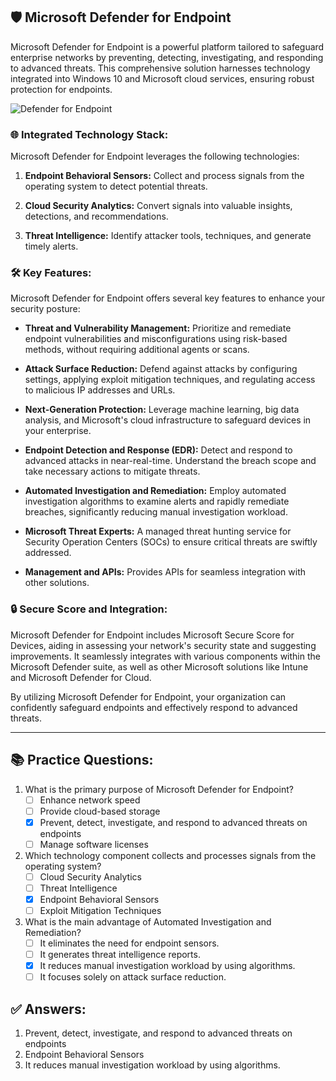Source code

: ## 🛡️ Microsoft Defender for Endpoint

Microsoft Defender for Endpoint is a powerful platform tailored to safeguard enterprise networks by preventing, detecting, investigating, and responding to advanced threats. This comprehensive solution harnesses technology integrated into Windows 10 and Microsoft cloud services, ensuring robust protection for endpoints.

![Defender for Endpoint](https://learn.microsoft.com/en-us/training/wwl-sci/describe-threat-protection-with-microsoft-365-defender/media/5-seven-aspects-microsoft-defender.png)
### 🌐 Integrated Technology Stack:

Microsoft Defender for Endpoint leverages the following technologies:

1. **Endpoint Behavioral Sensors:** Collect and process signals from the operating system to detect potential threats.
   
2. **Cloud Security Analytics:** Convert signals into valuable insights, detections, and recommendations.
   
3. **Threat Intelligence:** Identify attacker tools, techniques, and generate timely alerts.

### 🛠️ Key Features:

Microsoft Defender for Endpoint offers several key features to enhance your security posture:

- **Threat and Vulnerability Management:** Prioritize and remediate endpoint vulnerabilities and misconfigurations using risk-based methods, without requiring additional agents or scans.

- **Attack Surface Reduction:** Defend against attacks by configuring settings, applying exploit mitigation techniques, and regulating access to malicious IP addresses and URLs.

- **Next-Generation Protection:** Leverage machine learning, big data analysis, and Microsoft's cloud infrastructure to safeguard devices in your enterprise.

- **Endpoint Detection and Response (EDR):** Detect and respond to advanced attacks in near-real-time. Understand the breach scope and take necessary actions to mitigate threats.

- **Automated Investigation and Remediation:** Employ automated investigation algorithms to examine alerts and rapidly remediate breaches, significantly reducing manual investigation workload.

- **Microsoft Threat Experts:** A managed threat hunting service for Security Operation Centers (SOCs) to ensure critical threats are swiftly addressed.

- **Management and APIs:** Provides APIs for seamless integration with other solutions.

### 🔒 Secure Score and Integration:

Microsoft Defender for Endpoint includes Microsoft Secure Score for Devices, aiding in assessing your network's security state and suggesting improvements. It seamlessly integrates with various components within the Microsoft Defender suite, as well as other Microsoft solutions like Intune and Microsoft Defender for Cloud.

By utilizing Microsoft Defender for Endpoint, your organization can confidently safeguard endpoints and effectively respond to advanced threats.

---

## 📚 Practice Questions:

1. What is the primary purpose of Microsoft Defender for Endpoint?
   - [ ] Enhance network speed
   - [ ] Provide cloud-based storage
   - [x] Prevent, detect, investigate, and respond to advanced threats on endpoints
   - [ ] Manage software licenses

2. Which technology component collects and processes signals from the operating system?
   - [ ] Cloud Security Analytics
   - [ ] Threat Intelligence
   - [x] Endpoint Behavioral Sensors
   - [ ] Exploit Mitigation Techniques

3. What is the main advantage of Automated Investigation and Remediation?
   - [ ] It eliminates the need for endpoint sensors.
   - [ ] It generates threat intelligence reports.
   - [x] It reduces manual investigation workload by using algorithms.
   - [ ] It focuses solely on attack surface reduction.

## ✅ Answers:

1. Prevent, detect, investigate, and respond to advanced threats on endpoints
2. Endpoint Behavioral Sensors
3. It reduces manual investigation workload by using algorithms.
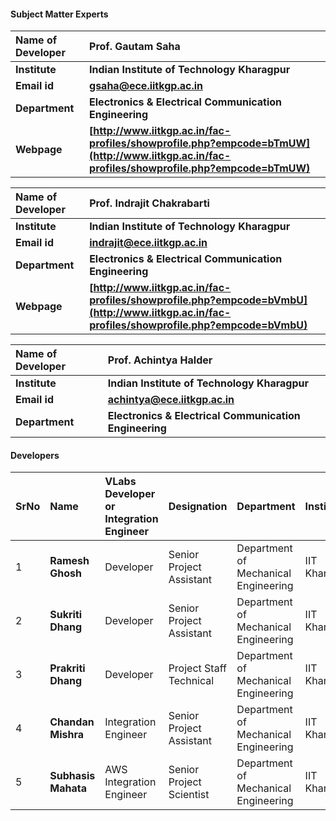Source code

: 

#### Subject Matter Experts
<b>Name of Developer | <b> **Prof. Gautam Saha**
:--|:--|
<b> Institute | <b>  **Indian Institute of Technology Kharagpur**
<b> Email id|     <b>  **gsaha@ece.iitkgp.ac.in**
<b> Department |  **Electronics & Electrical Communication Engineering**
<b>Webpage| <b> [http://www.iitkgp.ac.in/fac-profiles/showprofile.php?empcode=bTmUW](http://www.iitkgp.ac.in/fac-profiles/showprofile.php?empcode=bTmUW)

<b>Name of Developer | <b> **Prof. Indrajit Chakrabarti**
:--|:--|
<b> Institute | <b>  **Indian Institute of Technology Kharagpur**
<b> Email id|     <b>  **indrajit@ece.iitkgp.ac.in**
<b> Department |  **Electronics & Electrical Communication Engineering**
<b>Webpage| <b> [http://www.iitkgp.ac.in/fac-profiles/showprofile.php?empcode=bVmbU](http://www.iitkgp.ac.in/fac-profiles/showprofile.php?empcode=bVmbU)

<b>Name of Developer | <b> **Prof. Achintya Halder**
:--|:--|
<b> Institute | <b>  **Indian Institute of Technology Kharagpur**
<b> Email id|     <b>  **achintya@ece.iitkgp.ac.in**
<b> Department |  **Electronics & Electrical Communication Engineering**

#### Developers
SrNo | Name | VLabs Developer or Integration Engineer | Designation | Department| Institute
:--|:--|:--|:--|:--|:--|
1 | **Ramesh Ghosh** | Developer | Senior Project Assistant | Department of Mechanical Engineering | IIT Kharagpur | 
2 | **Sukriti Dhang** | Developer | Senior Project Assistant | Department of Mechanical Engineering | IIT Kharagpur | 
3 | **Prakriti Dhang** | Developer | Project Staff Technical | Department of Mechanical Engineering | IIT Kharagpur | 
4 | **Chandan Mishra** | Integration Engineer | Senior Project Assistant | Department of Mechanical Engineering | IIT Kharagpur |
5 | **Subhasis Mahata** |AWS Integration Engineer | Senior Project Scientist | Department of Mechanical Engineering | IIT Kharagpur |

◆ Problem statement ◆
Give the data again with every "Senior Project Assistant" swapped for "Senior Research Assistant" and all else unchanged. Leave the pictures out.

◆ Your response ◆
Source code

: ## 🛡️ Microsoft Defender for Endpoint

Microsoft Defender for Endpoint is a powerful platform tailored to safeguard enterprise networks by preventing, detecting, investigating, and responding to advanced threats. This comprehensive solution harnesses technology integrated into Windows 10 and Microsoft cloud services, ensuring robust protection for endpoints.

![Defender for Endpoint](https://learn.microsoft.com/en-us/training/wwl-sci/describe-threat-protection-with-microsoft-365-defender/media/5-seven-aspects-microsoft-defender.png)
### 🌐 Integrated Technology Stack:

Microsoft Defender for Endpoint leverages the following technologies:

1. **Endpoint Behavioral Sensors:** Collect and process signals from the operating system to detect potential threats.
   
2. **Cloud Security Analytics:** Convert signals into valuable insights, detections, and recommendations.
   
3. **Threat Intelligence:** Identify attacker tools, techniques, and generate timely alerts.

### 🛠️ Key Features:

Microsoft Defender for Endpoint offers several key features to enhance your security posture:

- **Threat and Vulnerability Management:** Prioritize and remediate endpoint vulnerabilities and misconfigurations using risk-based methods, without requiring additional agents or scans.

- **Attack Surface Reduction:** Defend against attacks by configuring settings, applying exploit mitigation techniques, and regulating access to malicious IP addresses and URLs.

- **Next-Generation Protection:** Leverage machine learning, big data analysis, and Microsoft's cloud infrastructure to safeguard devices in your enterprise.

- **Endpoint Detection and Response (EDR):** Detect and respond to advanced attacks in near-real-time. Understand the breach scope and take necessary actions to mitigate threats.

- **Automated Investigation and Remediation:** Employ automated investigation algorithms to examine alerts and rapidly remediate breaches, significantly reducing manual investigation workload.

- **Microsoft Threat Experts:** A managed threat hunting service for Security Operation Centers (SOCs) to ensure critical threats are swiftly addressed.

- **Management and APIs:** Provides APIs for seamless integration with other solutions.

### 🔒 Secure Score and Integration:

Microsoft Defender for Endpoint includes Microsoft Secure Score for Devices, aiding in assessing your network's security state and suggesting improvements. It seamlessly integrates with various components within the Microsoft Defender suite, as well as other Microsoft solutions like Intune and Microsoft Defender for Cloud.

By utilizing Microsoft Defender for Endpoint, your organization can confidently safeguard endpoints and effectively respond to advanced threats.

---

## 📚 Practice Questions:

1. What is the primary purpose of Microsoft Defender for Endpoint?
   - [ ] Enhance network speed
   - [ ] Provide cloud-based storage
   - [x] Prevent, detect, investigate, and respond to advanced threats on endpoints
   - [ ] Manage software licenses

2. Which technology component collects and processes signals from the operating system?
   - [ ] Cloud Security Analytics
   - [ ] Threat Intelligence
   - [x] Endpoint Behavioral Sensors
   - [ ] Exploit Mitigation Techniques

3. What is the main advantage of Automated Investigation and Remediation?
   - [ ] It eliminates the need for endpoint sensors.
   - [ ] It generates threat intelligence reports.
   - [x] It reduces manual investigation workload by using algorithms.
   - [ ] It focuses solely on attack surface reduction.

## ✅ Answers:

1. Prevent, detect, investigate, and respond to advanced threats on endpoints
2. Endpoint Behavioral Sensors
3. It reduces manual investigation workload by using algorithms.
Source code

: 

#### Subject Matter Experts
<b>Name of Developer | <b> **Prof. Gautam Saha**
:--|:--|
<b> Institute | <b>  **Indian Institute of Technology Kharagpur**
<b> Email id|     <b>  **gsaha@ece.iitkgp.ac.in**
<b> Department |  **Electronics & Electrical Communication Engineering**
<b>Webpage| <b> [http://www.iitkgp.ac.in/fac-profiles/showprofile.php?empcode=bTmUW](http://www.iitkgp.ac.in/fac-profiles/showprofile.php?empcode=bTmUW)

<b>Name of Developer | <b> **Prof. Indrajit Chakrabarti**
:--|:--|
<b> Institute | <b>  **Indian Institute of Technology Kharagpur**
<b> Email id|     <b>  **indrajit@ece.iitkgp.ac.in**
<b> Department |  **Electronics & Electrical Communication Engineering**
<b>Webpage| <b> [http://www.iitkgp.ac.in/fac-profiles/showprofile.php?empcode=bVmbU](http://www.iitkgp.ac.in/fac-profiles/showprofile.php?empcode=bVmbU)

<b>Name of Developer | <b> **Prof. Achintya Halder**
:--|:--|
<b> Institute | <b>  **Indian Institute of Technology Kharagpur**
<b> Email id|     <b>  **achintya@ece.iitkgp.ac.in**
<b> Department |  **Electronics & Electrical Communication Engineering**

#### Developers
SrNo | Name | VLabs Developer or Integration Engineer | Designation | Department| Institute
:--|:--|:--|:--|:--|:--|
1 | **Ramesh Ghosh** | Developer | Senior Research Assistant | Department of Mechanical Engineering | IIT Kharagpur | 
2 | **Sukriti Dhang** | Developer | Senior Research Assistant | Department of Mechanical Engineering | IIT Kharagpur | 
3 | **Prakriti Dhang** | Developer | Project Staff Technical | Department of Mechanical Engineering | IIT Kharagpur | 
4 | **Chandan Mishra** | Integration Engineer | Senior Research Assistant | Department of Mechanical Engineering | IIT Kharagpur |
5 | **Subhasis Mahata** |AWS Integration Engineer | Senior Project Scientist | Department of Mechanical Engineering | IIT Kharagpur |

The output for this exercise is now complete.